Lieferketten normalisieren sich, hohe Lagerhaltung
Positive Signale gibt es bei den Lieferketten. Diese haben sich zuletzt weiter normalisiert, wie die Rückmeldungen unter anderem aus der Industrie und dem Grosshandel aufzeigen. Die Transport- und Logistikprozesse funktionieren wieder und der Mangel an Vorprodukten hat sich deutlich reduziert. Branchenübergreifend haben die Unternehmen die Lagerhaltung ausgebaut. Beat Schiffhauer, Konjunktur- und Finanzexperte bei der St.Galler Kantonalbank: «Mittlerweile berichtet die Mehrheit der Industrie- und Grosshandelsunternehmen von einer zu grossen Lagerhaltung, sowohl bei den Vor- als auch bei den Endprodukten. Einerseits fahren viele Unternehmen nach wie vor eine defensive Lagerstrategie», so Schiffhauer. «Andererseits zeigen Rückmeldungen aus dem Maschinen- und Fahrzeugbau, dass Bestellungen bisweilen spät oder gar nicht abgerufen werden.»
Preisdynamik flacht ab
Die Preisdynamik flacht ab. Branchenübergreifend gehen die Unternehmen davon aus, dass der Preisauftrieb abnimmt. Die Ostschweizer Grosshandelsunternehmen erwarten gar erstmals seit zwei Jahren sinkende Einkaufspreise. Am häufigsten sind Preiserhöhungen im Gastgewerbe geplant, allerdings auch hier von weniger Unternehmen als in den Vorquartalen.

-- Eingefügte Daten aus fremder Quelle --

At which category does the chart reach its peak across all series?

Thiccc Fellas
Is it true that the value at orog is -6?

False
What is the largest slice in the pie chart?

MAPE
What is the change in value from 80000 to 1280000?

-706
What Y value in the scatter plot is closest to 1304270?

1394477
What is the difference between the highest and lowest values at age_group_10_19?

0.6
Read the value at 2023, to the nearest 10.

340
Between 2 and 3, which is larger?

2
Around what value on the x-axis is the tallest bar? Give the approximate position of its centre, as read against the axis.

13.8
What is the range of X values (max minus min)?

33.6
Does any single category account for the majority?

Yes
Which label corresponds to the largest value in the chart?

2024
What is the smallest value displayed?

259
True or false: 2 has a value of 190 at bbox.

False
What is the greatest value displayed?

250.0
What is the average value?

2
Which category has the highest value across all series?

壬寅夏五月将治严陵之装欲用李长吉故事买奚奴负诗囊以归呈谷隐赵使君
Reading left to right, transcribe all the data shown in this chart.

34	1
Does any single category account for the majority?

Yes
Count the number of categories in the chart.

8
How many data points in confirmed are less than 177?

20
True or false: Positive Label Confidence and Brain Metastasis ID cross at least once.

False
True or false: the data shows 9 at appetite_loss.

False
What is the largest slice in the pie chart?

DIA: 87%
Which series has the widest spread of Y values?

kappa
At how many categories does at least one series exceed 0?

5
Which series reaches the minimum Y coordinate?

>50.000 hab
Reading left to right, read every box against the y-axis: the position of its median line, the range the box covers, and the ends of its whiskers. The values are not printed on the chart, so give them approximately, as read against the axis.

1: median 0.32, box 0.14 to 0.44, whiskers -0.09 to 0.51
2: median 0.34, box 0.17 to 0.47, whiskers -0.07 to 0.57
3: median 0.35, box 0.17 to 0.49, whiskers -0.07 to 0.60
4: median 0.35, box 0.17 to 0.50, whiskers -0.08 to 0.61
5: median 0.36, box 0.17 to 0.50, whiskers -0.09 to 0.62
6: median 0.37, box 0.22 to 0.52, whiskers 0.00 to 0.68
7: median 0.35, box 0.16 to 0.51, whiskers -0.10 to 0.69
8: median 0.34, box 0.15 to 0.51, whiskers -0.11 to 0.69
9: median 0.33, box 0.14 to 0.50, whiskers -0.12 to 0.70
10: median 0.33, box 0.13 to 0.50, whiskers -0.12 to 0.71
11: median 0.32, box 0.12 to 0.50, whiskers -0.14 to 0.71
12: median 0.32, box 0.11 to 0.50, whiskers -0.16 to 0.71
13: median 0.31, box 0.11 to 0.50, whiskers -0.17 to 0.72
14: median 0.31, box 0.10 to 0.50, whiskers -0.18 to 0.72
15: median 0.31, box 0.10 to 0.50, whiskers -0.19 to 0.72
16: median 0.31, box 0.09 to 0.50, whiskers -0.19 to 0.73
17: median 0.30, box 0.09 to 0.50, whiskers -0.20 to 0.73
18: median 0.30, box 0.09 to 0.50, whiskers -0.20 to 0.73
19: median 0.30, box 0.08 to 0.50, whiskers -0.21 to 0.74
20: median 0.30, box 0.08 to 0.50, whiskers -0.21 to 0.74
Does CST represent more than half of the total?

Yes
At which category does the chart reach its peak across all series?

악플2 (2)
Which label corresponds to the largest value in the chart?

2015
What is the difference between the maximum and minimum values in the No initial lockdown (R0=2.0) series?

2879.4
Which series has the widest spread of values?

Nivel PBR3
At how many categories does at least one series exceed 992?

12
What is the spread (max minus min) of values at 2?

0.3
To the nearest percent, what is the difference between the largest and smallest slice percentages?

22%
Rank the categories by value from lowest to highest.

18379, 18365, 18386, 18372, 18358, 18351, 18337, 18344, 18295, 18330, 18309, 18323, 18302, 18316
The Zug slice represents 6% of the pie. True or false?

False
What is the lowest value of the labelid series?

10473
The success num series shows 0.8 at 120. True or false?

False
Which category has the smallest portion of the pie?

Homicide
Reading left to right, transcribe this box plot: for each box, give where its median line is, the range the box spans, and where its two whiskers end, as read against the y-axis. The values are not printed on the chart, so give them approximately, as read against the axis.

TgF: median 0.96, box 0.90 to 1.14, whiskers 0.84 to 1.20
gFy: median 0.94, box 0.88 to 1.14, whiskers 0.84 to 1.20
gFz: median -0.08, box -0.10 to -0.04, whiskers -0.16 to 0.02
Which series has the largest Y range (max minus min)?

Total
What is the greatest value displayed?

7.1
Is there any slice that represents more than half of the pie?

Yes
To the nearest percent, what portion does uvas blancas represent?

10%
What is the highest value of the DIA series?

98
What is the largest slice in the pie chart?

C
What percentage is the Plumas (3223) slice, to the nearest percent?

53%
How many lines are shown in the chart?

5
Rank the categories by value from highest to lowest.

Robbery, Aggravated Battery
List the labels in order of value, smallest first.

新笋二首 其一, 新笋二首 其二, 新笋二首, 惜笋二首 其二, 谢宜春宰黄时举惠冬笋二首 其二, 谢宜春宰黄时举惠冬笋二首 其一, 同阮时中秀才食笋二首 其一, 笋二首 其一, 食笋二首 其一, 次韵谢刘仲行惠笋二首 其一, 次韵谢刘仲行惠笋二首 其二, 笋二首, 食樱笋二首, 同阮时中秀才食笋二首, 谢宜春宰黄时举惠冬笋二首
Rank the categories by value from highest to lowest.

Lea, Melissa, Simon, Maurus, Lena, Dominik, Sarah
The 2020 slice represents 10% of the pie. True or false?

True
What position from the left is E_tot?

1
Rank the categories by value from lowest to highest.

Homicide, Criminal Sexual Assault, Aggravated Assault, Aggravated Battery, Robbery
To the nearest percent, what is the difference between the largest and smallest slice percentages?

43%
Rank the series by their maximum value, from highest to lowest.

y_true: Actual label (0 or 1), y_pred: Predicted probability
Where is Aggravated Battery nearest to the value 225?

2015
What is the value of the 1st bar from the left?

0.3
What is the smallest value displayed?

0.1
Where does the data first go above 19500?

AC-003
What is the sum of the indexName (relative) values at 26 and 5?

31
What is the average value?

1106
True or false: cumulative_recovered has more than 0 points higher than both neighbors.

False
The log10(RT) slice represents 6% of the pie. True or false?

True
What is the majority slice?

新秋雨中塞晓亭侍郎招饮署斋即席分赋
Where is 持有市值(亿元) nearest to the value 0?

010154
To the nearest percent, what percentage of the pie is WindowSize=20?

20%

Schweizweit erreichte die Inflation mit 2.6% gegenüber dem Vorjahresmonat zuletzt den tiefsten Stand seit einem Jahr. Sie ist aber in der Breite angekommen. Anfänglich wirkten primär Energie und Rohstoffe teuerungstreibend, nun verharrt die Kerninflation (ohne Energie, Treibstoffe und frische Produkte) auf über 2%. Auch verteuerten sich im April die Inlandgüter erstmals seit Anfang 2020 stärker als die importierten Güter. Während die Teuerungsraten bei den Waren insgesamt rückläufig sind, ist dies bei den Dienstleistungen (noch) nicht der Fall. Die Nationalbank dürfte die geldpolitischen Zügel daher weiter straffen, um so eine allgemein akzeptierte Inflation zu verhindern.
Arbeits-/Fachkräftemangel stabilisiert auf hohem Niveau
Auch die Löhne erweisen sich zunehmend als Inflationstreiber. Steigende Löhne und Lohnnebenleistungen sind unter anderem das Resultat von nahezu Vollbeschäftigung.
Die hohe Arbeitsplatzsicherheit stützt zwar den Konsum. Auf der anderen Seite beurteilen die Ostschweizer Unternehmen den Arbeits- und Fachkräftemangel mittelfristig aber als grösste Herausforderung. Dieser hat sich seit Anfang Jahr auf hohem Niveau stabilisiert. «Die Arbeitslosenquote hat sich in den Ostschweizer Kantonen St.Gallen, Thurgau und beide Appenzell insgesamt auf sehr tiefen 1.6% eingependelt», erklärt Karin Jung, Leiterin des Amts für Wirtschaft und Arbeit des Kantons St.Gallen. Rund 60% der Baufirmen, 40% der Industriebetriebe und ein Drittel der Grosshandelsunternehmen würden derzeit von einem Mangel an Arbeitskräften berichten. «Die Unternehmen zeigen sich überdies weniger zuversichtlich, ihren Personalbestand ausbauen zu können.»
Verhalten optimistischer Ausblick
Insgesamt zeigen sich die Ostschweizer Unternehmen aktuell verhalten optimistisch. Für die Geschäftslage erwarten sie mehrheitlich eine Stabilisierung oder gar eine positive Entwicklung. Es ist daher nicht davon auszugehen, dass sich die Abkühlung akzentuiert und in einen wirtschaftlichen Einbruch mündet.
Die Industrieunternehmen rechnen – mit Ausnahme der Teilbranche Elektronik und Optik – nicht mit einer weiteren Verschlechterung der Geschäftslage. Die Exporte und die Bestellungen dürften wieder leicht anziehen.
Besonders zuversichtlich für die nächsten sechs Monate äussern sich die Unternehmen aus dem Baunebengewerbe und dem Gastgewerbe.